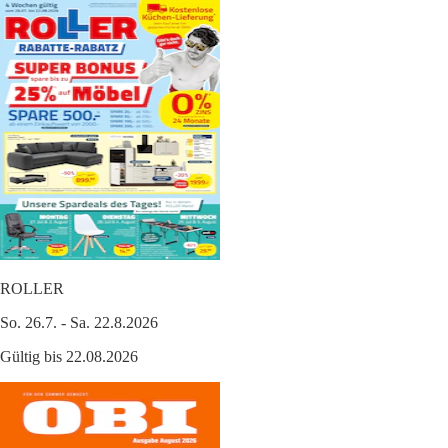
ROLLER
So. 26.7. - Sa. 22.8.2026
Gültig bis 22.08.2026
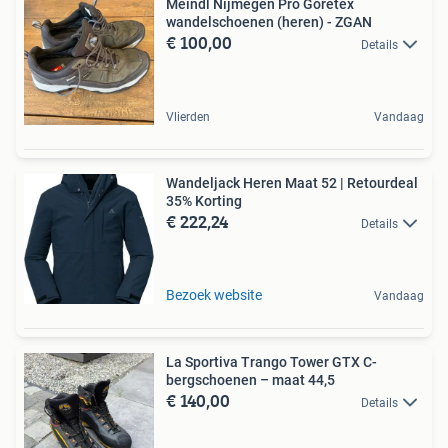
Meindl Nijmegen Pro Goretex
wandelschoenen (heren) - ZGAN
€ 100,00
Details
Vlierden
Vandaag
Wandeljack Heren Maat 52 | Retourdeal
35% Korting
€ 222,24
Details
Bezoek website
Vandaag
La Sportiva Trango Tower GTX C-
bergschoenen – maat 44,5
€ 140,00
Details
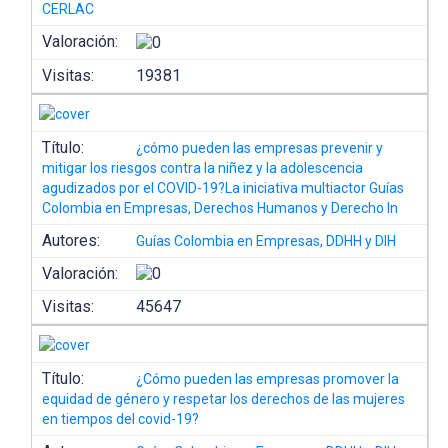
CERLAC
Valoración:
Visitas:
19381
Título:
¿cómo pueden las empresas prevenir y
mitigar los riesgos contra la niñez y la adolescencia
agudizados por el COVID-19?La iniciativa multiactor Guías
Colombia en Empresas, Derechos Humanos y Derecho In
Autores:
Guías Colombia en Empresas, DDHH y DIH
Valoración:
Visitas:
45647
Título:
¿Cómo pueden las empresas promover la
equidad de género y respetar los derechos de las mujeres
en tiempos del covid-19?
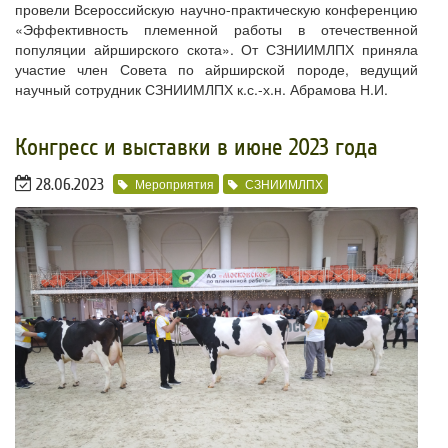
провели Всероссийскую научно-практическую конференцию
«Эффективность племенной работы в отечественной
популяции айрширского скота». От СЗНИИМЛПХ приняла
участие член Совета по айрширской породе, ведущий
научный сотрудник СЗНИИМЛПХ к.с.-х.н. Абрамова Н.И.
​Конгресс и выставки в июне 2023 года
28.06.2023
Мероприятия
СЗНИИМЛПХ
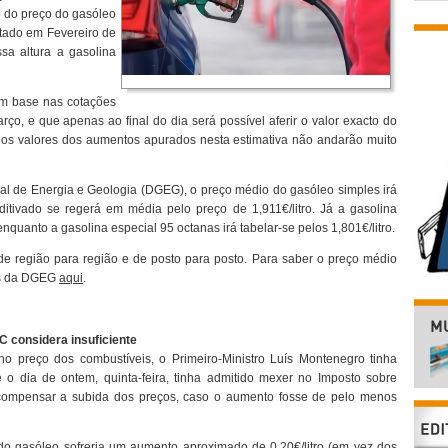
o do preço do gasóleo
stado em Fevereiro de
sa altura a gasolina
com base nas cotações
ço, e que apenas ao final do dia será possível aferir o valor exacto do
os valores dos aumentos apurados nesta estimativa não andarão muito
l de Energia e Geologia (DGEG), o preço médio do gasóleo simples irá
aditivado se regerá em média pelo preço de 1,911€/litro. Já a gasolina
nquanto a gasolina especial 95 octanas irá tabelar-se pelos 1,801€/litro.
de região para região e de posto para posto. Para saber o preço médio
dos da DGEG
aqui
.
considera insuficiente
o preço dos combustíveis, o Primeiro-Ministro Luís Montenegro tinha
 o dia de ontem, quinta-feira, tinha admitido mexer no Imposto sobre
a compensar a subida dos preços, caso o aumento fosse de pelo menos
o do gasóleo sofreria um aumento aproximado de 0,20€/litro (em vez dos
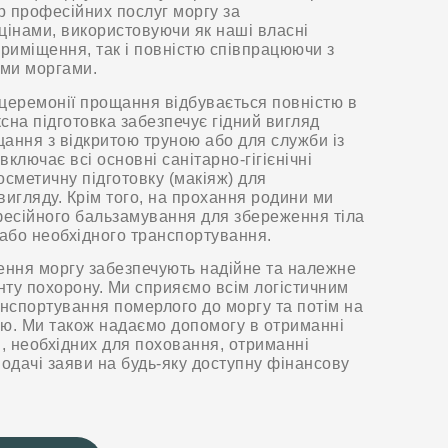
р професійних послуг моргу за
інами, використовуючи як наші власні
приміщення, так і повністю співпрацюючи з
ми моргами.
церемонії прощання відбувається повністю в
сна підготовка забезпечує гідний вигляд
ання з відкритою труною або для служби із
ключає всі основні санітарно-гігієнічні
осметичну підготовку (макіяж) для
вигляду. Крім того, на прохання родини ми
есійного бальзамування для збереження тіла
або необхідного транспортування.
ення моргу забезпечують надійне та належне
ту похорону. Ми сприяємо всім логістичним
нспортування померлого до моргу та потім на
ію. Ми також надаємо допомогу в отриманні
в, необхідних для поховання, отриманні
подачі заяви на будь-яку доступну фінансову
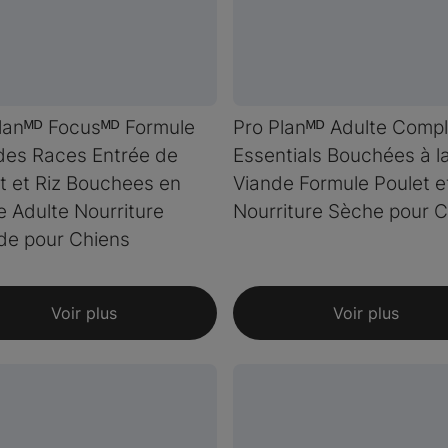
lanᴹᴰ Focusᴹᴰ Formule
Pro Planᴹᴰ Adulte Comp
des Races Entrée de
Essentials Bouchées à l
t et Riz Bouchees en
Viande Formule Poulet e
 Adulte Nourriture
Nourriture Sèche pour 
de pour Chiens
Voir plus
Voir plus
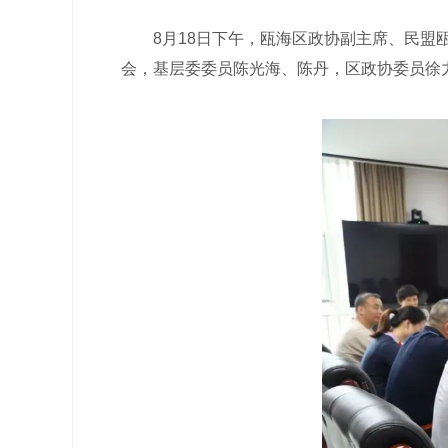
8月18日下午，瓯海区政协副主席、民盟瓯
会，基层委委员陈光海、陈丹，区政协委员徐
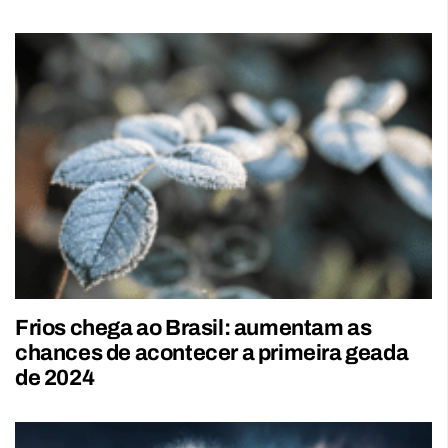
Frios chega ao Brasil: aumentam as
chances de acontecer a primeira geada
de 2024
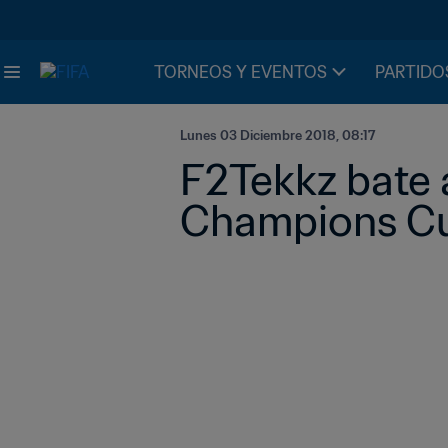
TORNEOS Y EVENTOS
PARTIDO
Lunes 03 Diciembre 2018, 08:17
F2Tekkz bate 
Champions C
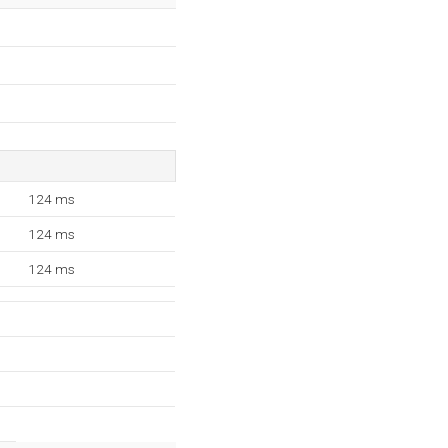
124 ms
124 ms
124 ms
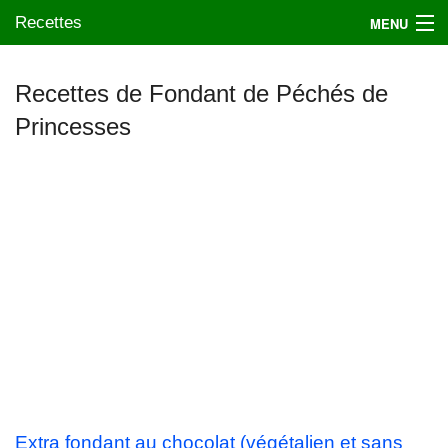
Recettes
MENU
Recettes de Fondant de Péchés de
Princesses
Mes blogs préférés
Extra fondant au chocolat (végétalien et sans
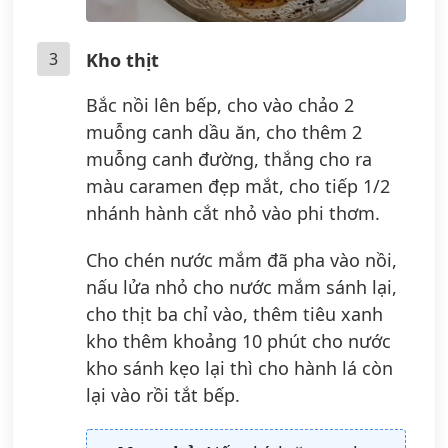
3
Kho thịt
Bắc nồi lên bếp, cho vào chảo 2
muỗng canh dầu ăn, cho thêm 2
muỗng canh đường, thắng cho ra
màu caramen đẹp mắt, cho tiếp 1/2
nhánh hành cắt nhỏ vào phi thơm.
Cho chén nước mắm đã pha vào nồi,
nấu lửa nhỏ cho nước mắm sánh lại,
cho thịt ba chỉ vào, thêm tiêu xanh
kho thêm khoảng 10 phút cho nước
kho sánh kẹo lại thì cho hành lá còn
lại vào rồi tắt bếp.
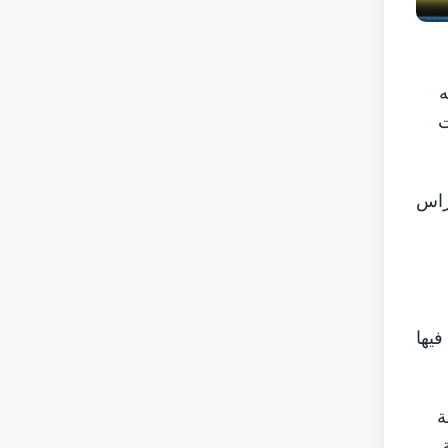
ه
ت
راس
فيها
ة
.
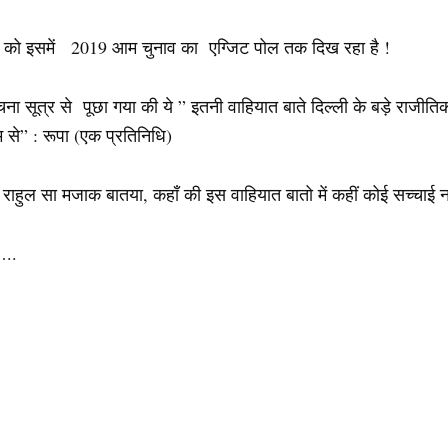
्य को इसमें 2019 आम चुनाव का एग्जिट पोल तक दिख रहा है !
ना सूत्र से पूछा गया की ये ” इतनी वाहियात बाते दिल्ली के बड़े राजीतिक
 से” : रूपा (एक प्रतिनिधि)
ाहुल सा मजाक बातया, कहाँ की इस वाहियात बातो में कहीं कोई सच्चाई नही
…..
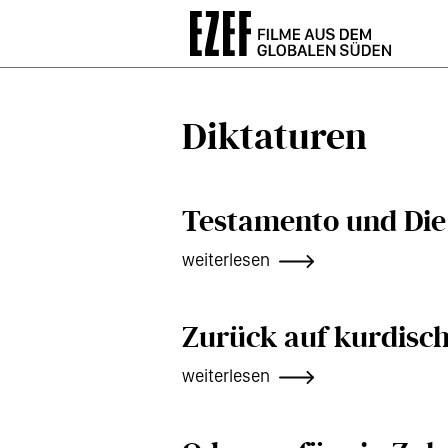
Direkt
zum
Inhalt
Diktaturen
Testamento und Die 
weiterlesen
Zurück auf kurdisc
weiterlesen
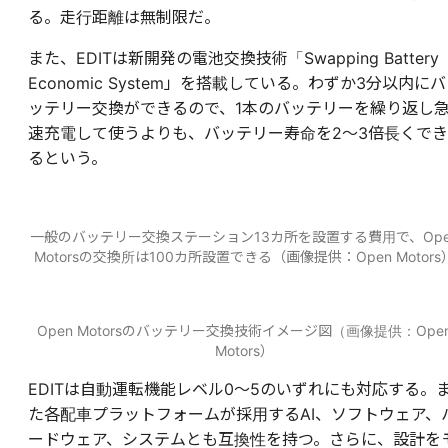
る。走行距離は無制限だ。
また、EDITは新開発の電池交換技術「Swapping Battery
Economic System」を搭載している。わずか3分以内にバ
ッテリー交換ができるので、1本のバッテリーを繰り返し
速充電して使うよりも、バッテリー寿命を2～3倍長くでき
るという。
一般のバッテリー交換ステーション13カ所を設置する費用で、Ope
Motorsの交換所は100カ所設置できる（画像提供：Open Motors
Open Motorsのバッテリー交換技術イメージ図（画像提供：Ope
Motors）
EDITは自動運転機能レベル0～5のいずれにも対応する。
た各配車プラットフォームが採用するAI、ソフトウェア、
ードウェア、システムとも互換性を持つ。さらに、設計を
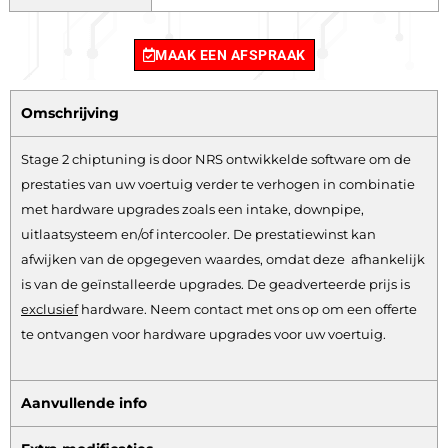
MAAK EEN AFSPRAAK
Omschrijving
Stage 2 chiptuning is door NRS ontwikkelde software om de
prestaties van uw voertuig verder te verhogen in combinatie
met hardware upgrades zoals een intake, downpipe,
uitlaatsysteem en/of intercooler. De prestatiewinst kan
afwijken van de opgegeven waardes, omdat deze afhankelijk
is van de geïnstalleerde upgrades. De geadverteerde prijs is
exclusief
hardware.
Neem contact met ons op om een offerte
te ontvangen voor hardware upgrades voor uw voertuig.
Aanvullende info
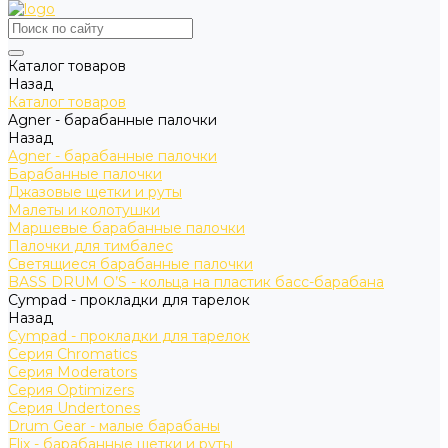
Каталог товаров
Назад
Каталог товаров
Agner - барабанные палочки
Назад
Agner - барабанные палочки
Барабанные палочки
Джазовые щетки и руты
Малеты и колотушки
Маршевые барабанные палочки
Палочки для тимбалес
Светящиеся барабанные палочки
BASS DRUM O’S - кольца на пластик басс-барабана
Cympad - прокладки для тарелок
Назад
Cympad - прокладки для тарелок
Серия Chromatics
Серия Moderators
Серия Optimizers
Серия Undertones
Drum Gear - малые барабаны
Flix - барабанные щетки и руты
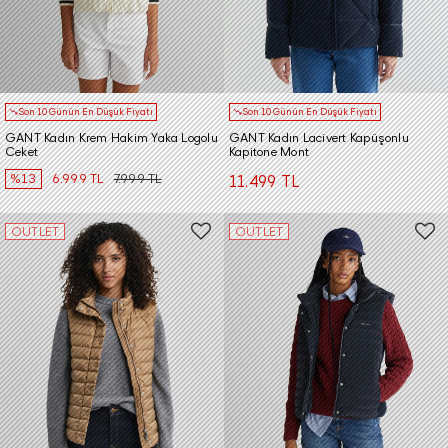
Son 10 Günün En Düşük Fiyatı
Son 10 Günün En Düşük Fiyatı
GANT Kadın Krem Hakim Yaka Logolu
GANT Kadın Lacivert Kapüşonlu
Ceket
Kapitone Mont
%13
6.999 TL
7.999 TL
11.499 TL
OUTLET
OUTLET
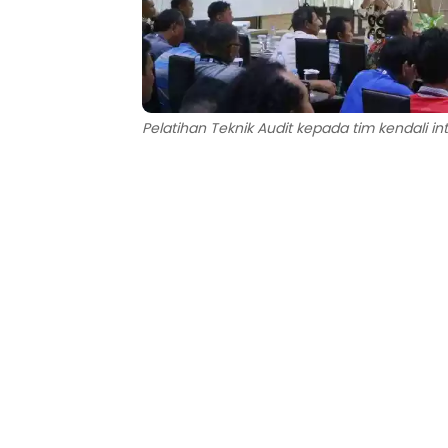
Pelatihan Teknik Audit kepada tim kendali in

++++++++++

TASK TO COMPLETE:
Collect every line of the material that contains the word "повністю", and copy each of those lines in full.

YOUR RESPONSE:
приміщення, так і повністю співпрацюючи з
церемонії прощання відбувається повністю в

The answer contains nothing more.